Sunday, July 24, 2011

The beginning

        Our journey starts in a place where dreams come true. We were on a lovely trip in Disney World with our two kids, Nathan(7) and Delilah(2), when the symptoms started. Surely this couldn't be number three. We had tried for over a year and a half with no success. It couldn't be happening now. I had just restarted school online to obtain my BSN and we had finally moved on from the idea of a third child. Yet, our dream did come true, number three was on its way.

      We had decided this time around we had to know if it was a boy or girl. So on the day of our anatomy scan, we were overjoyed to hear it's a girl! We informed our family and friends and started to think of the many possibilities of names. During the ultrasound Dr. Robichaux had quietly counted the chambers, but finally gave up due to the fact that she would not cooperate. He reassured us that everything was probably fine, but a follow-up appointment with cardiology would be just for good measure. We wrote off all bad possibilities and moved on. This pregnancy was going so smoothly.

       At 20 weeks, I was hospitalized with pericarditis. Nothing new for me, but the medications I had to take meant close monitoring of her fluid and a fetal echo a little sooner than originally planned.
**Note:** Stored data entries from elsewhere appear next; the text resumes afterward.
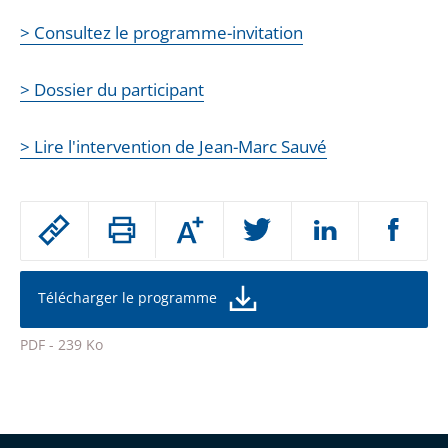
> Consultez le programme-invitation
> Dossier du participant
> Lire l'intervention de Jean-Marc Sauvé
Passer
Augmenter
le
ou
réduire
partage
la
taille
de
Télécharger le programme
de
la
l'article
police
PDF - 239 Ko
pour
Passer
arriver
le
après
partage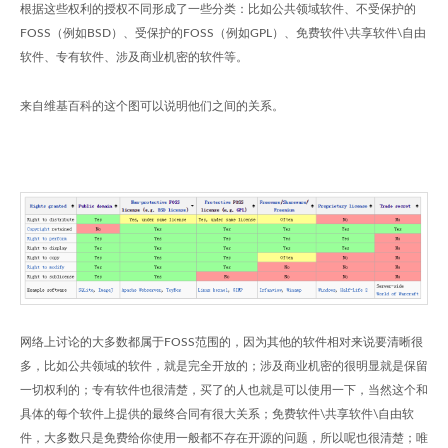
根据这些权利的授权不同形成了一些分类：比如公共领域软件、不受保护的
FOSS（例如BSD）、受保护的FOSS（例如GPL）、免费软件\共享软件\自由
软件、专有软件、涉及商业机密的软件等。
来自维基百科的这个图可以说明他们之间的关系。
网络上讨论的大多数都属于FOSS范围的，因为其他的软件相对来说要清晰很
多，比如公共领域的软件，就是完全开放的；涉及商业机密的很明显就是保留
一切权利的；专有软件也很清楚，买了的人也就是可以使用一下，当然这个和
具体的每个软件上提供的最终合同有很大关系；免费软件\共享软件\自由软
件，大多数只是免费给你使用一般都不存在开源的问题，所以呢也很清楚；唯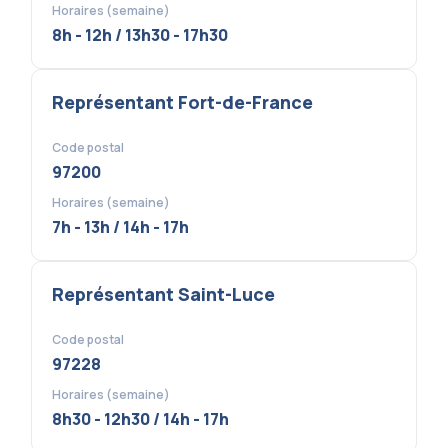
Horaires (semaine)
8h - 12h / 13h30 - 17h30
Représentant Fort-de-France
Code postal
97200
Horaires (semaine)
7h - 13h / 14h - 17h
Représentant Saint-Luce
Code postal
97228
Horaires (semaine)
8h30 - 12h30 / 14h - 17h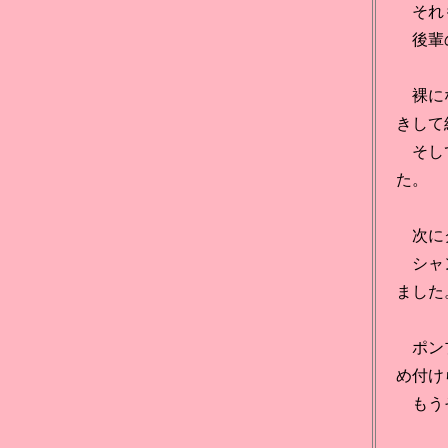
それも
後輩の
裸にな
きして
そして
た。
次にク
シャン
ました
ポンプ
め付け
もうそ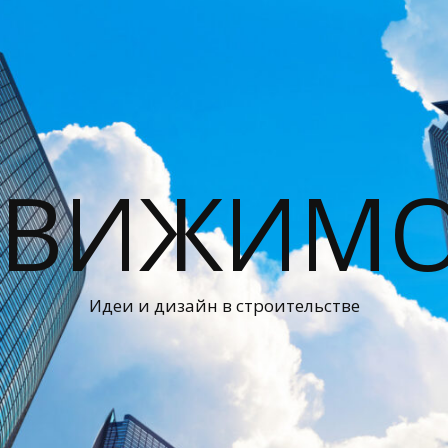
ДВИЖИМО
Идеи и дизайн в строительстве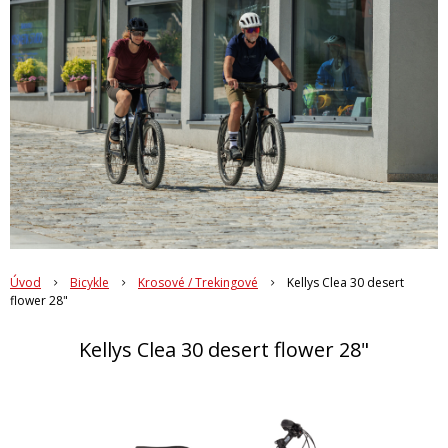
Úvod
Bicykle
Krosové / Trekingové
Kellys Clea 30 desert
flower 28"
Kellys Clea 30 desert flower 28"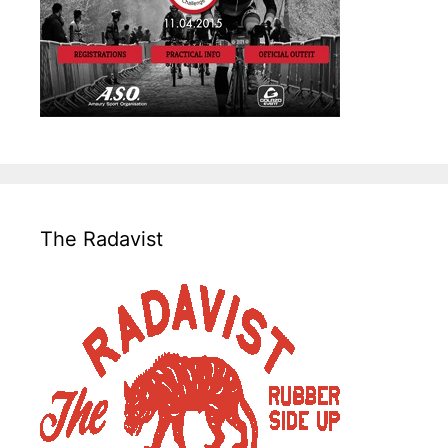
The Radavist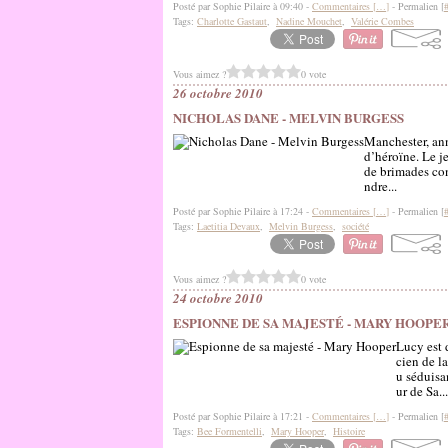
Posté par Sophie Pilaire à 09:40 -
Commentaires [
…
]
- Permalien [
Tags:
Charlotte Gastaut
,
Nadine Mouchet
,
Valérie Combes
Vous aimez ?
0 vote
26 octobre 2010
NICHOLAS DANE - MELVIN BURGESS
Manchester, an
d’héroïne. Le j
de brimades con
ndre...
Posté par Sophie Pilaire à 17:24 -
Commentaires [
…
]
- Permalien [
Tags:
Laetitia Devaux
,
Melvin Burgess
,
société
Vous aimez ?
0 vote
24 octobre 2010
ESPIONNE DE SA MAJESTÉ - MARY HOOPE
Lucy est 
cien de la
u séduisa
ur de Sa...
Posté par Sophie Pilaire à 17:21 -
Commentaires [
…
]
- Permalien [
Tags:
Bee Formentelli
,
Mary Hooper
,
Histoire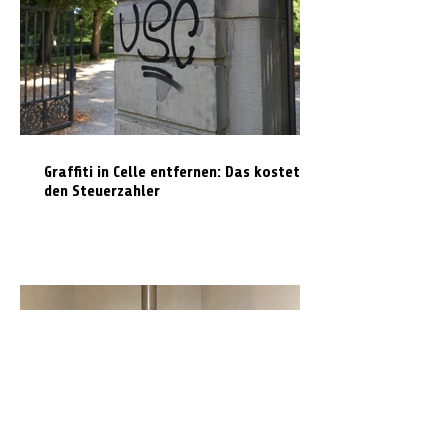
Graffiti in Celle entfernen: Das kostet es
den Steuerzahler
I quickly recovered and went by myself for the routine fetal echo. After flipping and flopping and attempting to get good pictures, an hour and a half had passed and the pediatric cardiologist finally gave up. He didn't want to take away all hope due to the difficulty of the scan, yet he was pretty sure she had either one ventricle or and av canal malformation. I was stunned. How did this go from routine to horrid? I walked to Dr. Robichaux's office in a gaze and lost it after seconds in his office. Dr Mulder, the pediatric cardiologist, had already called and told him of the findings. He kindly calmed me down and reassured me that at any time I could come back for him to take a second look. I had a second ultrasound scheduled with the cardiologist in two weeks. Now, we wait.

      Brett decided to go with me for the second go round of ultrasounds. When we got there, the ultrasound tech slowly and calmly took pictures without saying much. When Dr. Mulder came back in, he confirmed the diagnosis. It is HLHS. He drew pictures and answered as many questions as we had. Dr.Robichaux called later that afternoon and asked about performing an amnio for genetic studies. I watch amnios all the time. Was this really something I had to endure? I told him I had to think about it and talk to Brett about. I lived in a fog for the first 4 days, with crying spells and sheer exhaustion. The one good thing was work was crazy and it allowed me the freedom to occupy myself with other thoughts.
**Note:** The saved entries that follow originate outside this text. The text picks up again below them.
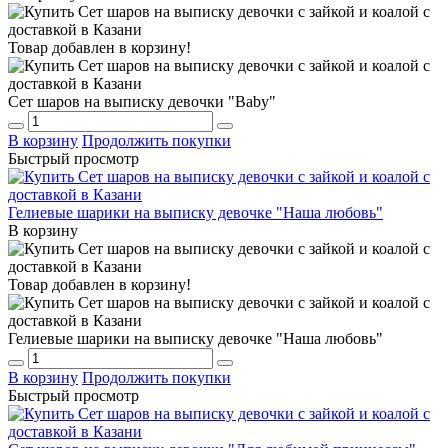
Товар добавлен в корзину!
Сет шаров на выписку девочки "Baby"
В корзину
Продолжить покупки
Быстрый просмотр
Гелиевые шарики на выписку девочке "Наша любовь"
В корзину
Товар добавлен в корзину!
Гелиевые шарики на выписку девочке "Наша любовь"
В корзину
Продолжить покупки
Быстрый просмотр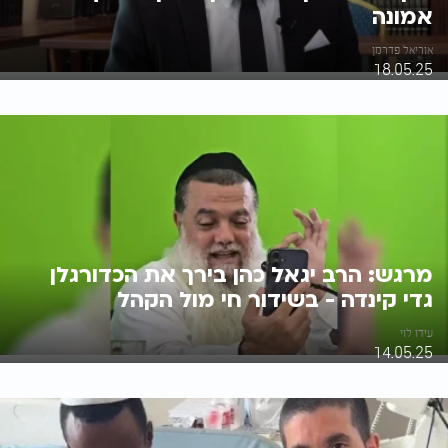
אמונה
אוריאל פדרמן
18.05.25
מרגש: הרב יגאל כהן בירך את הכדורגלן
גדי קינדה - בשידור חי מול הקהל
עידו לוי
14.05.25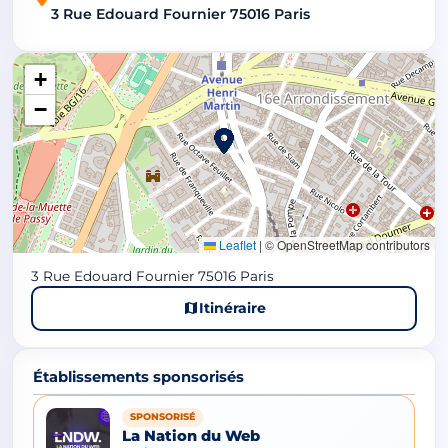
3 Rue Edouard Fournier 75016 Paris
+
−
Leaflet
|
© OpenStreetMap contributors
3 Rue Edouard Fournier 75016 Paris
Itinéraire
Établissements sponsorisés
SPONSORISÉ
La Nation du Web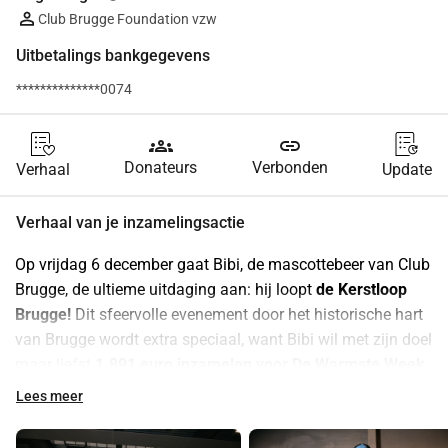
Club Brugge Foundation vzw
Uitbetalings bankgegevens
**************0074
groups
link
Donateurs
Verbonden
Verhaal
Update
Verhaal van je inzamelingsactie
Op vrijdag 6 december gaat Bibi, de mascottebeer van Club 
Brugge, de ultieme uitdaging aan: hij loopt
 de Kerstloop 
Brugge!
 Dit sfeervolle evenement door het historische hart 
van Brugge wordt extra speciaal, want Bibi wil met zijn doel 
maar liefst 
1.891 euro inzamelen voor De Warmste Week.
De Warmste Week, dat van 18 tot en met 24 december in 
Lees meer
Brugge neerstrijkt, richt zich op het thema eenzaamheid en 
zet zich in om via 276 projecten meer verbinding te creëren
     After a few days, the research process started and we hit the ground running. We reached out to other families and have found angels in disguise. We are debating where is the best place for treatment of her heart condition. We do not want any regrets and this is our chance to give our baby the best possible fighting shot. I truly wish someone would hand me a list of what to do and when it has to be done so success was guaranteed. But I have learned first hand, life is not fair.

     For those who have not heard of HLHS, it is one of the most severe congenital heart defects. It is where the left ventricle that pumps blood from the heart to the rest of the body does not develop correctly for one reason or another. Think of it as though only half of her heart is working.  She will have to have at least 3 open heart surgeries, and a tough recovery.  The first surgery is at 7 days of life, second at 6 months and the final is at 3 years old.

    We are finding out more and more everyday.... and we will update as much as possible.